# Curve in $\mathbb{A}^3$ that cannot be defined by 2 equations

According to a problem in Shafarevich 1.6, every curve in $\mathbb{A}^3$ can be cut out by 3 equations.

Can someone give me an example of a curve in $\mathbb{A}^3$ that is not cut out by 2 equations?

• Hartshorne gives (parametrically) the example of $(t^3, t^4, t^5)$ for an ideal of height $2$ which cannot be generated using just two elements.
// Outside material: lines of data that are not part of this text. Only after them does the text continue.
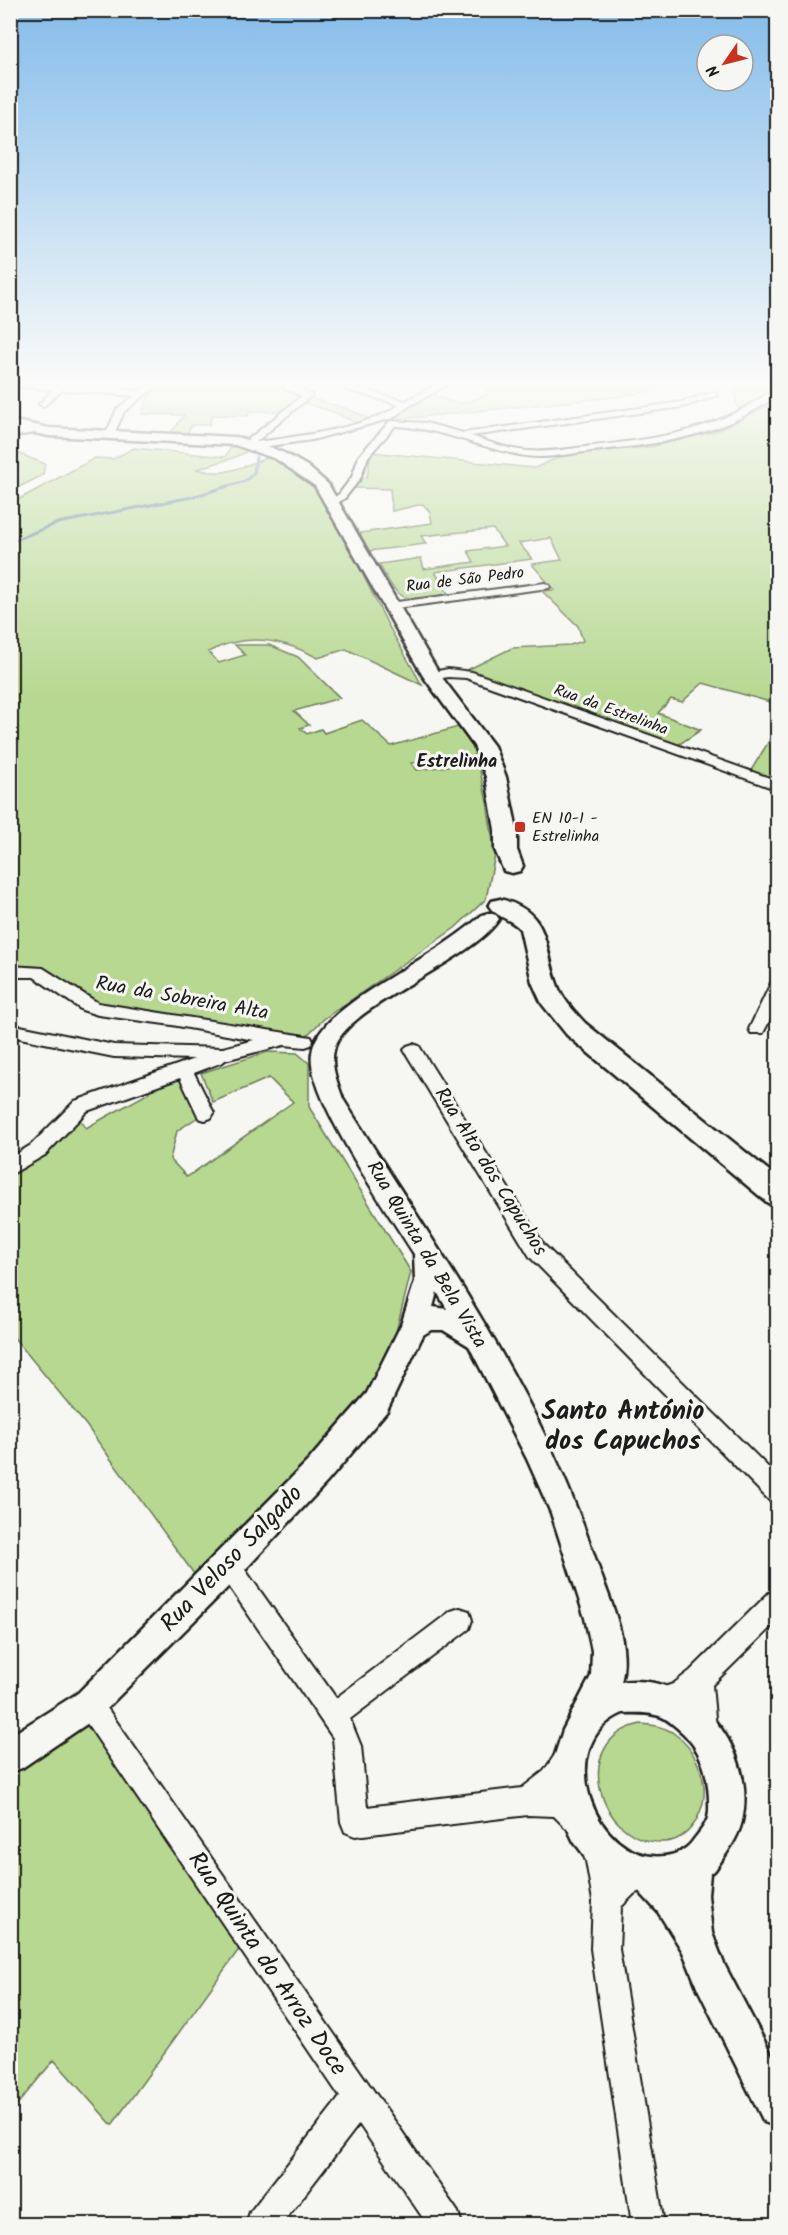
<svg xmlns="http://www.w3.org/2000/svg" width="788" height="2235" font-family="Kalam,sans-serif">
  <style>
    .green { fill: #b7d891; stroke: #6a7a56; stroke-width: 1.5 }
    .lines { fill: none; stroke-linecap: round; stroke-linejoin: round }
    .stream { stroke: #608399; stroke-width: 3 }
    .minor-casing { stroke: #1c1c1c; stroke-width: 4 }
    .tertiary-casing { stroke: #1c1c1c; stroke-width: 5 }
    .primary-casing { stroke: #1c1c1c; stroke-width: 5 }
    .minor { fill: #f6f6f2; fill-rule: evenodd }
    .tertiary { fill: #f6f6f2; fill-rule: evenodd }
    .primary { fill: #f6f6f2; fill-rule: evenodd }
    .poi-dot { fill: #c8321e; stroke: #f6f6f2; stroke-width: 2 }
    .labels { text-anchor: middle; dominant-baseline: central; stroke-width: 6; stroke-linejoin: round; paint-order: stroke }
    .far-street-label { font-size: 16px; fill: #1c1c1c; stroke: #f6f6f2 }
    .far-poi-label { font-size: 16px; fill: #1c1c1c; stroke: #f6f6f2; text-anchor: start }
    .far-neighbourhood-label { font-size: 18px; font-weight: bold; fill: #1c1c1c; stroke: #f6f6f2 }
    .street-label { font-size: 20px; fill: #1c1c1c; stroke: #f6f6f2 }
    .near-street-label { font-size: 24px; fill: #1c1c1c; stroke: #f6f6f2 }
    .near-neighbourhood-label { font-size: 26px; font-weight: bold; fill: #1c1c1c; stroke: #f6f6f2 }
  </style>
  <rect width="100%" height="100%" fill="#f6f6f2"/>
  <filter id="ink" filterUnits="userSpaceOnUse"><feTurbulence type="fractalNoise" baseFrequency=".0167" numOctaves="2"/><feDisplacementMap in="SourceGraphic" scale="12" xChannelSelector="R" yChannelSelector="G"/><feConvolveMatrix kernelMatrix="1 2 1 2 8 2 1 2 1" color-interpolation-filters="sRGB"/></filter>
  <g filter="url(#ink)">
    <!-- green -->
    <path class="green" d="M158,384H276L302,394L281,412L249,411L248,416L212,415L209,425H192L186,435L170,434L184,415L142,414L148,397Z
      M484,384H696L615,397L399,419L394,416L433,394C456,407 464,405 488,394Z
      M734,384H749L773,391L740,411L736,403Z
      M777,393V704L703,683L682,702L671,699L658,713L701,730L675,747L607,720L465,671L512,648L570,645L583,641L578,626L542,591L554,590L532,564L562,560L551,538L519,543L532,559L435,572L449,595C402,599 402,607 379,564L421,558L424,569L474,562L468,551L505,546L493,529L421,536L426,544L369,551L360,533L432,523L430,512L423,504L392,511L390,489L354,488L360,479L367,477L371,452L535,468L564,455L650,447L717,431L774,402Z
      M309,398L348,409L370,419L356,423L334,412L303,403Z
      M233,444L252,449L233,458L197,469C229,479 245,463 274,456L312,481L345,539L388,625L422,685L346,649L318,658C283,639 245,632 208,652L219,663L245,655L235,645H269L298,657L340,698L294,711L309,725L300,728L307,734L321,729L324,733L362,720L391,746L458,727L477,753L469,758L411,763L417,770L478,762L487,802L495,855L486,899L455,928L325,1018L306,1036L98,1005L42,967L11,965L10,504L95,458L113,459L134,448L225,457Z
      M15,452L45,464L43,475L11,491V454Z
      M777,728V781L750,772Z
      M268,1052L297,1053L309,1063V1107L411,1272L386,1372L334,1440L197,1578L86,1425L11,1334L10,1175L46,1151L78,1117L86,1128L149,1093L146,1087L180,1073L198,1117L177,1131L170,1159L187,1177L293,1102L269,1078L213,1102L201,1073Z
      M85,1716L240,1948L112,2125L54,2060L11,2112V1771Z
      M641,1724C652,1725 662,1726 672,1732C696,1748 712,1784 700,1812C694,1828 682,1841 664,1842C598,1845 568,1739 641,1724Z"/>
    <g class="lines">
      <!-- stream -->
      <path class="stream" d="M10,542L58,523L192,497L245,481L254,473L256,457"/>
      <defs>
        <path id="minor" d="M10,384H68L140,391L149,384H159L124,412L114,434L110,437L106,434L117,409L134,396L62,390L43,407L39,404L53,390L11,386Z
          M288,384L312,395L256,442C295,437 368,428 399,405L345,389V385L405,401L438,384H449L409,406L393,418L312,440L255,448L246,445V441L302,396L285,389L284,387Z
          M775,388H778V394C724,437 658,444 592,451C568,454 544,460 520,455C477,447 439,428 395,426L368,457L360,479L345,498L335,505L327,503L339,494L352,477L359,456L390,421L426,423L463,433L682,402L714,392L718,395L683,407L471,436C490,442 509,450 529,451C551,453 572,448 593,446C661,438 719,431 775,388Z
          M38,427L42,430L41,432L10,437V431Z
          M545,583L550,586L549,588L389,609L383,606L389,603Z
          M448,669L472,672L778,781V790L466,678L448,677L432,680L426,676L428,673Z
          M10,966L43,968L98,1003L311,1037L313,1041L311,1045L305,1047L284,1045L225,1060L223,1062L194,1073L214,1113L211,1118L205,1120L199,1118L180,1078L87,1111L45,1155L10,1175V1158L31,1145L75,1101L194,1059L114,1057L10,1036V1024L114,1045L223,1048L254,1040L172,1025L98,1015L82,1010L34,977H10Z
          M778,980C778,1002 774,1013 763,1033H751L749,1029L770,985L772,981Z
          M413,1044L419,1046L544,1245L778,1477V1504L770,1501L530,1257L404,1050L407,1046Z
          M228,1553L236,1557L336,1698L451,1611L460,1608L469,1611L472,1620L469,1629L350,1719L361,1746L367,1807L522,1788L544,1771L558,1750L567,1746L576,1750L580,1759L561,1790C574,1796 584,1805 589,1817L585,1827L575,1831L565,1827L554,1816L528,1815L355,1836L345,1832L341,1822L333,1738L220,1573L216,1565L220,1557Z
          M778,1590V1620L712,1685L716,1728L712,1737L703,1741L694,1737L690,1728L688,1703L662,1713L653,1709L649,1700L653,1691L673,1684L690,1671L769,1593Z
          M89,1691L98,1695L458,2212L462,2224H427L359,2124L282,2224H246L250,2212L340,2097L80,1713L76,1704L80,1695Z
          M595,1836C611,1843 613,1857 616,1873L644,1860L654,1864L658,1874L654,1884L634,1894L621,1907L619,1949L664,2224H632L591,1949L593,1901L586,1861L581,1850L585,1840Z"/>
        <path id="tertiary" d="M489,913L496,915L499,919C471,963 343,1006 334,1050C330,1067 338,1084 343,1099C413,1212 491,1322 548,1442C568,1484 585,1528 600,1572C612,1605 631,1646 621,1682C695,1671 758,1751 742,1821C738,1839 725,1855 715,1870L710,1873L708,1895L712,1933L724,1964L778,2067V2127L764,2122L698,1989L683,1952L658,1912L635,1887L616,1880L592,1865L574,1842L561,1815L556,1803L553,1761L563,1730L591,1676L592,1651L585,1618L551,1513L527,1459L469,1346L443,1330H431L423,1335L387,1411L328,1481L239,1576L100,1715L22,1768L10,1772V1736L78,1693L308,1461L367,1393L401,1325L415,1281L414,1254C390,1215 305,1094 312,1053C315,1032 334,1016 350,1004C393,972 442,951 482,915ZM437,1292L447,1309L433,1307ZM623,1713C634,1713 645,1712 655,1715C663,1716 669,1721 675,1726C703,1748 710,1777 709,1811C709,1823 699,1832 692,1842C686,1850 675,1855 665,1856C594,1865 551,1743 623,1713Z"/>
        <path id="primary" d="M10,420L49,428L235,437L263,444L286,454L307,466L328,484L440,675L494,746L506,777L517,830V850L523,866L520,871L512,873L504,871L495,850V830L486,777L474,746L423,676L315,486L276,459L235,445L49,436L10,428Z
          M500,899C549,912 543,941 556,981C561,998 573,1010 585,1023L778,1178V1206L768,1203L567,1035L542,1004L532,982L520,929C511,919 496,917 489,906L492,901Z"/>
      </defs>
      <!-- minor casing -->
      <use href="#minor" class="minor-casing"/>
      <!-- tertiary casing -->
      <use href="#tertiary" class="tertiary-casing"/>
      <!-- primary casing -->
      <use href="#primary" class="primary-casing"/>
      <!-- minor -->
      <use href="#minor" class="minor"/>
      <!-- tertiary -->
      <use href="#tertiary" class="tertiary"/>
      <!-- primary -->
      <use href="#primary" class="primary"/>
    </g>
  </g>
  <!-- sky -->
  <linearGradient id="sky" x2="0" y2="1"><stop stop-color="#84bcea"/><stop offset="0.55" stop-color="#fbfbf9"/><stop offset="1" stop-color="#fbfbf9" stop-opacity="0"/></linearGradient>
  <rect width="788" height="697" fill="url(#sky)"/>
  <!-- markers -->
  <rect class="poi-dot" x="514" y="821" width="12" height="12" rx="3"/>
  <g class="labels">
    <!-- far-street labels -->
    <g class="far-street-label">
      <text transform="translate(465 580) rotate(-7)">Rua de São Pedro</text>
      <text transform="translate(611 710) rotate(20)">Rua da Estrelinha</text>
    </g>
    <!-- far-poi labels -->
    <g class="far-poi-label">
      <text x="532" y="818">EN 10-1 -<tspan x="532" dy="18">Estrelinha</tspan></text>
    </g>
    <!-- far-neighbourhood labels -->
    <g class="far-neighbourhood-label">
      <text x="457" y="762">Estrelinha</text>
    </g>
    <!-- street labels -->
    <g class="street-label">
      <text transform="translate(182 999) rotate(10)">Rua da Sobreira Alta</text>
      <text transform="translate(490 1172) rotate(58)">Rua Alto dos Capuchos</text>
      <text transform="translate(426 1255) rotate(59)">Rua Quinta da Bela Vista</text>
    </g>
    <!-- near-street labels -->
    <g class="near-street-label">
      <text transform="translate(232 1559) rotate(-46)">Rua Veloso Salgado</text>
      <text transform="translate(267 1964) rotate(56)">Rua Quinta do Arroz Doce</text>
    </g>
    <!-- near-neighbourhood labels -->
    <g class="near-neighbourhood-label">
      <text x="623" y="1412">Santo António<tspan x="623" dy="30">dos Capuchos</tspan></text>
    </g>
  </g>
  <!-- margin -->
  <rect width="788" height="2235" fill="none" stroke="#f6f6f2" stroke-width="36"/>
  <rect x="18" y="18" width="752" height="2199" fill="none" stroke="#1c1c1c" stroke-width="2" filter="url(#ink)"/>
  <!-- north arrow -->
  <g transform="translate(725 63) rotate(235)"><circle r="28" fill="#f6f6f2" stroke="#9f9f9c" stroke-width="1.5"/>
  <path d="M0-4.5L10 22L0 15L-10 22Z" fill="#c8321e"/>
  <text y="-9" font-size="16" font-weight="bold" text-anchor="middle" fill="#1c1c1c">N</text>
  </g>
</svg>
But I'm blanking on whether this is the same as what you're asking -- the difference between being a "complete intersection" or a "set-theoretic complete intersection" seems real. – Dylan Moreland Feb 1 '12 at 4:26
• The ideal of polynomials vanishing on Dylan's curve is generated by $\{x z-y^2,y z-x^3,z^2-x^2 y\}$. Can you generate it with two polynomials? – Mariano Suárez-Álvarez Feb 1 '12 at 5:18

This is mostly a long comment.

Consider the curve $C$ parametrized by $t\mapsto(t^3,t^4,t^5)$, as in Dylan's comment.

Let $A=k[x,y,z]$ be the polynomial ring in three variables, and let us consider it as graded ring with $x$, $y$ and $z$ of degrees $3$, $4$ and $5$, respectively.

Suppose $p=\sum_{i,j,k\geq0}\alpha_{i,j,k}x^iy^jz^k\in A$ is a polynomial such that $p(t^3,t^4,t^5)=0$, so that $p$ vanishes on the curve $C$. Then $$\sum_{\ell\geq0}\Bigl(\sum_{\substack{i,j,k\geq0\\3i+4j+5k=\ell}}\alpha_{i,j,k}\Bigr)t^\ell=0$$ so we see that for each $\ell\geq0$ we have $$\sum_{\substack{i,j,k\geq0\\3i+4j+5k=\ell}}\alpha_{i,j,k}=0.$$ Now, if for each $\ell\geq0$ we define the polynomial $$p_\ell=\sum_{\substack{i,j,k\geq0\\3i+4j+5k=\ell}}\alpha_{i,j,k}x^iy^jz^k,$$ we have first that $$p_\ell(t^3,t^4,t^5)=0,$$ so that $p_\ell$ vanishes on $C$, and $p_\ell$ is homogeneous of degree $\ell$ in our graded ring $A$. Our polynomial $p=\sum_{\ell\geq0}p_\ell$ is therefore a sum of homogeneous elements of $I$.

This means that the ideal $I\subseteq A$ of the polynomials which vanish on $C$ is homogeneous: it is generated by the homogeneous elements it contains.

Now, it is easy to see that the subspaces of $I$ of homogeneous elements of degrees $8$, $9$, and $10$ are $1$-dimensional, spanned respectively by the three polynomials $x z-y^2$, $y z-x^3$ and $z^2-x^2 y$. Moreover, it is also easy to see that all the homogeneous components of $I$ of degree less than $8$ are zero: in fact, the monomials $1$, $x$, $y$, $z$, $x^3$ and $xy$ span the direct sum of the homogeneous components of $A$ of degree less than $8$, and no non-zero linear combination of them vanishes on $C$, as a little computation will show.

Thinking a bit about what all this means, we see that the three polynomials $x z-y^2$, $y z-x^3$ and $z^2-x^2 y$ must belong to any generating set of $I$. This shows that $C$ is not a complete intersection. This may or may not be what Shafarevich has in mind, as "cut" may also mean set-theoretically, as Dylan notes.

If he means the latter, then this example does not work: Ernst Kunz shows, in his Introduction to commutative algebra and algebraic geometry, that all monomial curves in affine $3$-space are set-theoretically complete intersections.